_Work to complete_. Reproduce the text below on Tusk's migration remarks word for word, from "Tusk started by" up to and including "power in 2015.".

━━ Extract to read

Tusk started by referring to the riots sweeping France — echoing the same language used by Prime Minister Mateusz Morawiecki during last month’s European leaders’ summit dealing with the migration issue. To the fury of France, Morawiecki tweeted about the riots and said: “We don’t want such scenes in any city in Europe … stop illegal migration. Safety first.”
Pivoting off the French riots, Tusk said that Kaczyński is “preparing a document that will allow even more people to come from countries like Saudi Arabia, India, the Islamic Republic of Iran, Qatar, the United Arab Emirates, Nigeria and the Islamic Republic of Pakistan.” He went on to accuse the government of bringing in 130,000 people from those countries last year, 50 times more than when Tusk’s party was in power in 2015.
“Why is Kaczyński scapegoating strangers and immigrants while wanting to let hundreds of thousands of them in at the same time? Maybe it’s because he wants an internal conflict and Polish citizens to be afraid because that’s when it’s easier for him to rule,” Tusk said.

━━━━
━━ Record extracts

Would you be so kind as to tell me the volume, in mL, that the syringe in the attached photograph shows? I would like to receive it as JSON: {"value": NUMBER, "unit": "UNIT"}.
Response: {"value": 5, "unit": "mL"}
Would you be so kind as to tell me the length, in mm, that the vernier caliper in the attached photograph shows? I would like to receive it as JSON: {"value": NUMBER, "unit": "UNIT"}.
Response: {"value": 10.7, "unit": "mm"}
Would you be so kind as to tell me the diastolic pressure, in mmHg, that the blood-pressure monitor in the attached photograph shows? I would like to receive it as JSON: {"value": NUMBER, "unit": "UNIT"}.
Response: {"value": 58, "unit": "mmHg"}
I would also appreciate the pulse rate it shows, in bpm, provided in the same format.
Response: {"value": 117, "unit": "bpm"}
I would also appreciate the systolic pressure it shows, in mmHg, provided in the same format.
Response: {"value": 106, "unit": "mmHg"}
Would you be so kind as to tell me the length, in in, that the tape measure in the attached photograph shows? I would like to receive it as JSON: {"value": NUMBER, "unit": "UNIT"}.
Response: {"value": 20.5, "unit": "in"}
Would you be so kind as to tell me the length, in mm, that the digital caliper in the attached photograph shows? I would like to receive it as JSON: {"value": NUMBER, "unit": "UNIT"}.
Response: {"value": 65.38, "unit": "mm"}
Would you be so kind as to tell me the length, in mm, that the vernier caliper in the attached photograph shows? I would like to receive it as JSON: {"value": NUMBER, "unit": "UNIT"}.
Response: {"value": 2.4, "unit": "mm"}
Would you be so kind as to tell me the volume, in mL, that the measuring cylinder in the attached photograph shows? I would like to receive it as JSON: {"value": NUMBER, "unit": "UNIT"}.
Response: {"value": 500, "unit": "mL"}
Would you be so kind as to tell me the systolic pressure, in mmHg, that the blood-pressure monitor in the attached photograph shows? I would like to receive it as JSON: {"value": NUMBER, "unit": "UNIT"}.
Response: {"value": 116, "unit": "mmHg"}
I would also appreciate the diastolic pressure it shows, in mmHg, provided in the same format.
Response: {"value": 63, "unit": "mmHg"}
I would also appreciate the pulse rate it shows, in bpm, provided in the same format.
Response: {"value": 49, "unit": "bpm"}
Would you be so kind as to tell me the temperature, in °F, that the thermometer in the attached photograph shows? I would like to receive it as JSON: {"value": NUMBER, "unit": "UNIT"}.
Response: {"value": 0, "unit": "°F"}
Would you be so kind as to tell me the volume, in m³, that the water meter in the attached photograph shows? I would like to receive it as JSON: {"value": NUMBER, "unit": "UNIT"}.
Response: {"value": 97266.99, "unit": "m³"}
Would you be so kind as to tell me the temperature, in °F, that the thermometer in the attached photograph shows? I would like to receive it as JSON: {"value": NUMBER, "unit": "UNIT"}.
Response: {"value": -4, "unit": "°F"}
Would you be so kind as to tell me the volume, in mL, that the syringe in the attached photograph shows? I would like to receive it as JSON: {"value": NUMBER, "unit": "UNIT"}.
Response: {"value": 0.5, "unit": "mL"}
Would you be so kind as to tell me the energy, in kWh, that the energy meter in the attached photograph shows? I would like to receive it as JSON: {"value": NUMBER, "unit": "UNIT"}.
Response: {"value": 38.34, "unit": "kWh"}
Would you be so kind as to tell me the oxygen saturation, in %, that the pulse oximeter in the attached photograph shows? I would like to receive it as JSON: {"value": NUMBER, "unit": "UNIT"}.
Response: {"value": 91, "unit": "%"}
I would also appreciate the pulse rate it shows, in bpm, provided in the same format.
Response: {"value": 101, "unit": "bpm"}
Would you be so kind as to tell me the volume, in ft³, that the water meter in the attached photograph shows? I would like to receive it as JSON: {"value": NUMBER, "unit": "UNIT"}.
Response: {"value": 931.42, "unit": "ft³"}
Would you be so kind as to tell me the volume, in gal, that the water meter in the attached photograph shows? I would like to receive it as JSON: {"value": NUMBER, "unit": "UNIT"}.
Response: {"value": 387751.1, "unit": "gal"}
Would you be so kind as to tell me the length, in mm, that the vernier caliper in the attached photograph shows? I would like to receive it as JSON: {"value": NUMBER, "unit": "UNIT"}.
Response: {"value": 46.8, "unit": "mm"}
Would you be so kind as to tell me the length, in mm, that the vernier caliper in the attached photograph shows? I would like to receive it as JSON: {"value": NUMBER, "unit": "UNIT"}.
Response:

━━━━

_Reply to the task_.
Tusk started by referring to the riots sweeping France — echoing the same language used by Prime Minister Mateusz Morawiecki during last month’s European leaders’ summit dealing with the migration issue. To the fury of France, Morawiecki tweeted about the riots and said: “We don’t want such scenes in any city in Europe … stop illegal migration. Safety first.”
Pivoting off the French riots, Tusk said that Kaczyński is “preparing a document that will allow even more people to come from countries like Saudi Arabia, India, the Islamic Republic of Iran, Qatar, the United Arab Emirates, Nigeria and the Islamic Republic of Pakistan.” He went on to accuse the government of bringing in 130,000 people from those countries last year, 50 times more than when Tusk’s party was in power in 2015.